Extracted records
□ □ □

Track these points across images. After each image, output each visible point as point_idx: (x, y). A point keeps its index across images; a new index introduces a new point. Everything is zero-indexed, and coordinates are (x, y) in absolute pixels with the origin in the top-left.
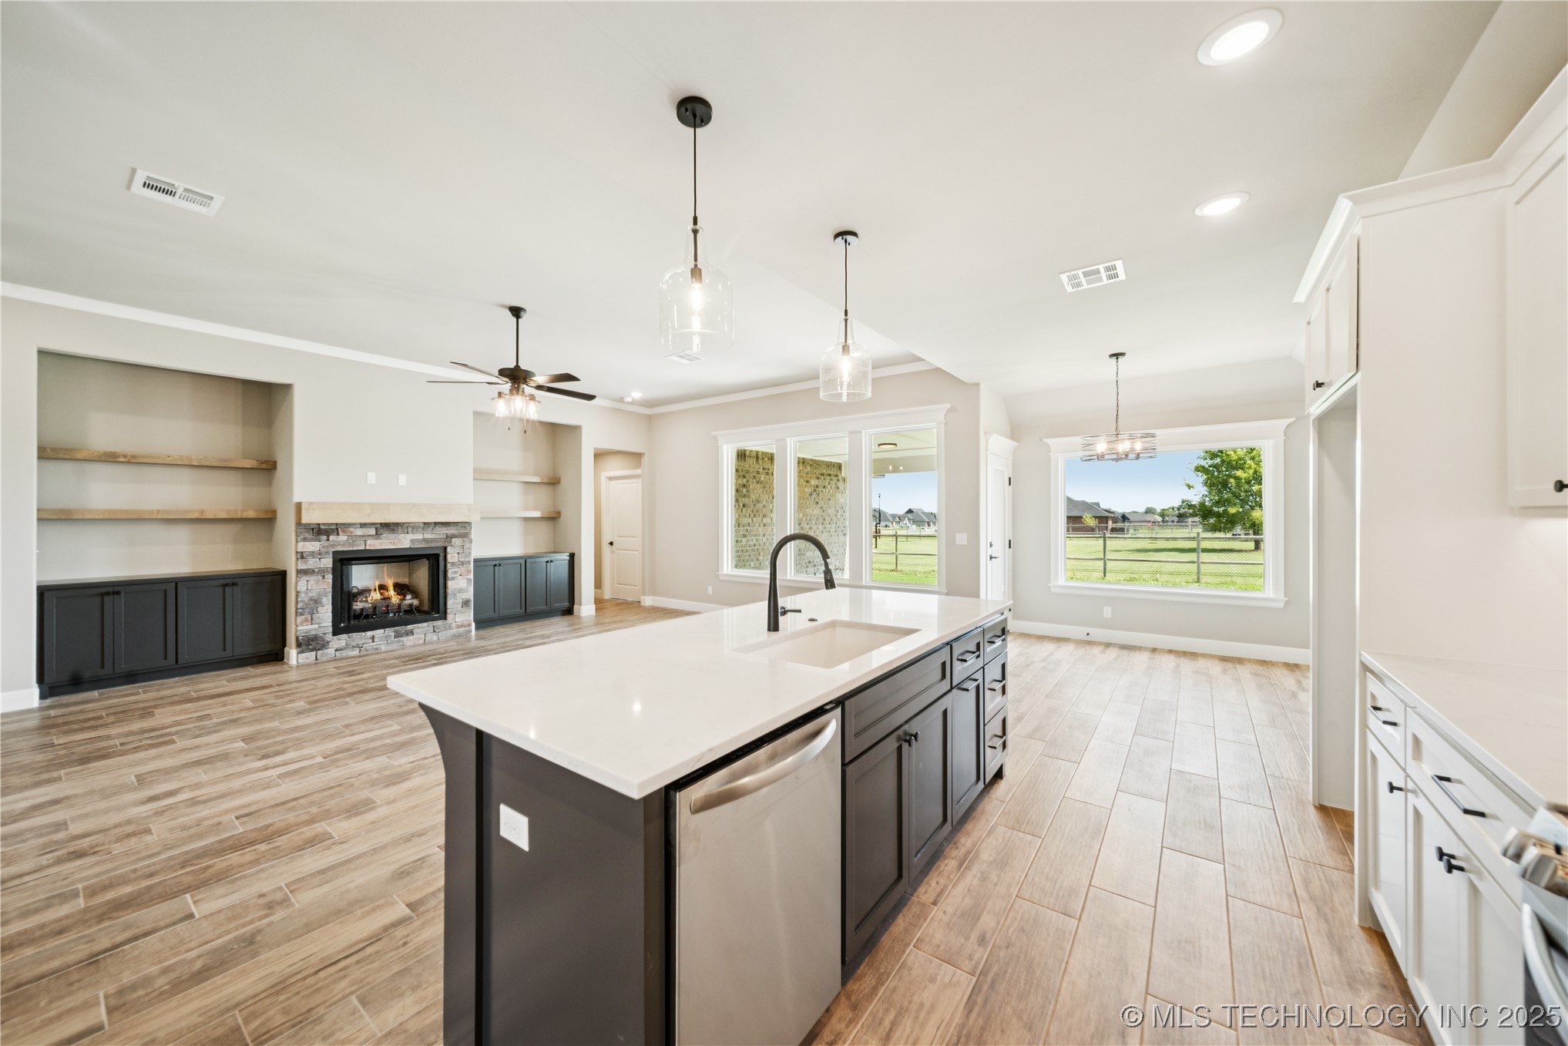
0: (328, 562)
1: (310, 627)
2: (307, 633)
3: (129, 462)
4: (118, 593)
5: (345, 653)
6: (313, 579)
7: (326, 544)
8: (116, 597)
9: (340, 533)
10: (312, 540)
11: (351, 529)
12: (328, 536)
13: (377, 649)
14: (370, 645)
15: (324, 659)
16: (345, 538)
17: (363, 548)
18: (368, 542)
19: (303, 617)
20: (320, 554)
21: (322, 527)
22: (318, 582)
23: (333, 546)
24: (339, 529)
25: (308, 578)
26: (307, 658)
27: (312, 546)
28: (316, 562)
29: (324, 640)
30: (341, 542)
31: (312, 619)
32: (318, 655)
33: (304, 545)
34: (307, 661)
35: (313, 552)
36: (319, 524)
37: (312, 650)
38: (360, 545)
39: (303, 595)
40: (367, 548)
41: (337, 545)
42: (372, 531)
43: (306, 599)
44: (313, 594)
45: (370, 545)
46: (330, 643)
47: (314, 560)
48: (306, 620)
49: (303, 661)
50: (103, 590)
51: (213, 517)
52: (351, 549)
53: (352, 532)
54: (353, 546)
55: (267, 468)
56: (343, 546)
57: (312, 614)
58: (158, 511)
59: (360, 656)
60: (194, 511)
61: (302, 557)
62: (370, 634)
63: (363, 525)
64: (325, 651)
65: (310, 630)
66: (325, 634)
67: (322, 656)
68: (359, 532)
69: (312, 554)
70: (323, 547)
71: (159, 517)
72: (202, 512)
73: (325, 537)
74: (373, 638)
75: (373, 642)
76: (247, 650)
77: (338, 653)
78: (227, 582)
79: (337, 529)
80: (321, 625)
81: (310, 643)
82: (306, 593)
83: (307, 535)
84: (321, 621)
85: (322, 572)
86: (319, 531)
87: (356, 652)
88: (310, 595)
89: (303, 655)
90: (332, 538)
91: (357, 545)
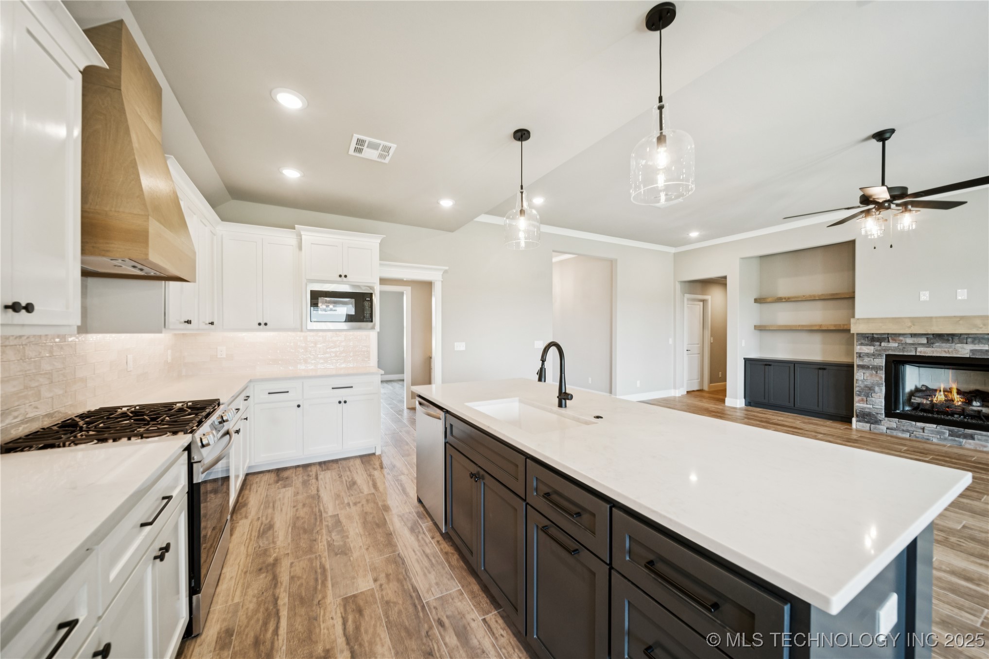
0: (882, 362)
1: (865, 406)
2: (862, 409)
3: (786, 301)
4: (770, 365)
5: (895, 433)
6: (868, 373)
7: (879, 348)
8: (770, 367)
9: (890, 341)
10: (867, 345)
11: (901, 338)
12: (881, 343)
13: (928, 439)
14: (919, 433)
15: (876, 431)
16: (896, 345)
17: (914, 354)
18: (919, 349)
19: (860, 398)
20: (874, 355)
21: (875, 336)
22: (871, 375)
23: (885, 350)
24: (890, 338)
25: (864, 371)
26: (863, 427)
27: (869, 349)
28: (870, 360)
29: (876, 418)
30: (893, 347)
31: (867, 400)
32: (871, 427)
33: (861, 348)
34: (864, 429)
35: (868, 353)
36: (873, 334)
37: (867, 422)
38: (911, 351)
39: (860, 382)
40: (918, 354)
41: (888, 350)
42: (924, 341)
43: (862, 386)
44: (868, 383)
45: (921, 352)
46: (882, 422)
47: (869, 359)
48: (862, 400)
49: (860, 428)
50: (765, 363)
51: (826, 329)
52: (901, 354)
53: (902, 341)
54: (903, 352)
55: (849, 298)
56: (894, 350)
57: (867, 396)
58: (799, 325)
59: (910, 440)
60: (816, 326)
61: (860, 357)
62: (919, 424)
63: (913, 335)
64: (877, 426)
65: (865, 408)
66: (878, 414)
67: (875, 428)
68: (909, 340)
69: (868, 355)
70: (876, 351)
71: (800, 329)
72: (821, 326)
73: (878, 343)
74: (923, 429)
75: (924, 432)
76: (831, 410)
77: (888, 431)
78: (822, 367)
79: (888, 338)
80: (874, 406)
81: (866, 417)
82: (863, 382)
83: (863, 341)
84: (874, 403)
85: (876, 368)
86: (872, 339)
87: (907, 435)
88: (866, 383)
89: (860, 423)
90: (883, 344)
91: (907, 351)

□ □ □

Goal of the exercise.
Extract every line of the records above word for word, and leave the pictures out of your answer.

Response.
Track these points across images. After each image, output each visible point as point_idx: (x, y). A point keeps its index across images; a new index introduces a new point. Everything is zero-indexed, and coordinates are (x, y) in absolute pixels with the origin in the top-left.
0: (328, 562)
1: (310, 627)
2: (307, 633)
3: (129, 462)
4: (118, 593)
5: (345, 653)
6: (313, 579)
7: (326, 544)
8: (116, 597)
9: (340, 533)
10: (312, 540)
11: (351, 529)
12: (328, 536)
13: (377, 649)
14: (370, 645)
15: (324, 659)
16: (345, 538)
17: (363, 548)
18: (368, 542)
19: (303, 617)
20: (320, 554)
21: (322, 527)
22: (318, 582)
23: (333, 546)
24: (339, 529)
25: (308, 578)
26: (307, 658)
27: (312, 546)
28: (316, 562)
29: (324, 640)
30: (341, 542)
31: (312, 619)
32: (318, 655)
33: (304, 545)
34: (307, 661)
35: (313, 552)
36: (319, 524)
37: (312, 650)
38: (360, 545)
39: (303, 595)
40: (367, 548)
41: (337, 545)
42: (372, 531)
43: (306, 599)
44: (313, 594)
45: (370, 545)
46: (330, 643)
47: (314, 560)
48: (306, 620)
49: (303, 661)
50: (103, 590)
51: (213, 517)
52: (351, 549)
53: (352, 532)
54: (353, 546)
55: (267, 468)
56: (343, 546)
57: (312, 614)
58: (158, 511)
59: (360, 656)
60: (194, 511)
61: (302, 557)
62: (370, 634)
63: (363, 525)
64: (325, 651)
65: (310, 630)
66: (325, 634)
67: (322, 656)
68: (359, 532)
69: (312, 554)
70: (323, 547)
71: (159, 517)
72: (202, 512)
73: (325, 537)
74: (373, 638)
75: (373, 642)
76: (247, 650)
77: (338, 653)
78: (227, 582)
79: (337, 529)
80: (321, 625)
81: (310, 643)
82: (306, 593)
83: (307, 535)
84: (321, 621)
85: (322, 572)
86: (319, 531)
87: (356, 652)
88: (310, 595)
89: (303, 655)
90: (332, 538)
91: (357, 545)
0: (882, 362)
1: (865, 406)
2: (862, 409)
3: (786, 301)
4: (770, 365)
5: (895, 433)
6: (868, 373)
7: (879, 348)
8: (770, 367)
9: (890, 341)
10: (867, 345)
11: (901, 338)
12: (881, 343)
13: (928, 439)
14: (919, 433)
15: (876, 431)
16: (896, 345)
17: (914, 354)
18: (919, 349)
19: (860, 398)
20: (874, 355)
21: (875, 336)
22: (871, 375)
23: (885, 350)
24: (890, 338)
25: (864, 371)
26: (863, 427)
27: (869, 349)
28: (870, 360)
29: (876, 418)
30: (893, 347)
31: (867, 400)
32: (871, 427)
33: (861, 348)
34: (864, 429)
35: (868, 353)
36: (873, 334)
37: (867, 422)
38: (911, 351)
39: (860, 382)
40: (918, 354)
41: (888, 350)
42: (924, 341)
43: (862, 386)
44: (868, 383)
45: (921, 352)
46: (882, 422)
47: (869, 359)
48: (862, 400)
49: (860, 428)
50: (765, 363)
51: (826, 329)
52: (901, 354)
53: (902, 341)
54: (903, 352)
55: (849, 298)
56: (894, 350)
57: (867, 396)
58: (799, 325)
59: (910, 440)
60: (816, 326)
61: (860, 357)
62: (919, 424)
63: (913, 335)
64: (877, 426)
65: (865, 408)
66: (878, 414)
67: (875, 428)
68: (909, 340)
69: (868, 355)
70: (876, 351)
71: (800, 329)
72: (821, 326)
73: (878, 343)
74: (923, 429)
75: (924, 432)
76: (831, 410)
77: (888, 431)
78: (822, 367)
79: (888, 338)
80: (874, 406)
81: (866, 417)
82: (863, 382)
83: (863, 341)
84: (874, 403)
85: (876, 368)
86: (872, 339)
87: (907, 435)
88: (866, 383)
89: (860, 423)
90: (883, 344)
91: (907, 351)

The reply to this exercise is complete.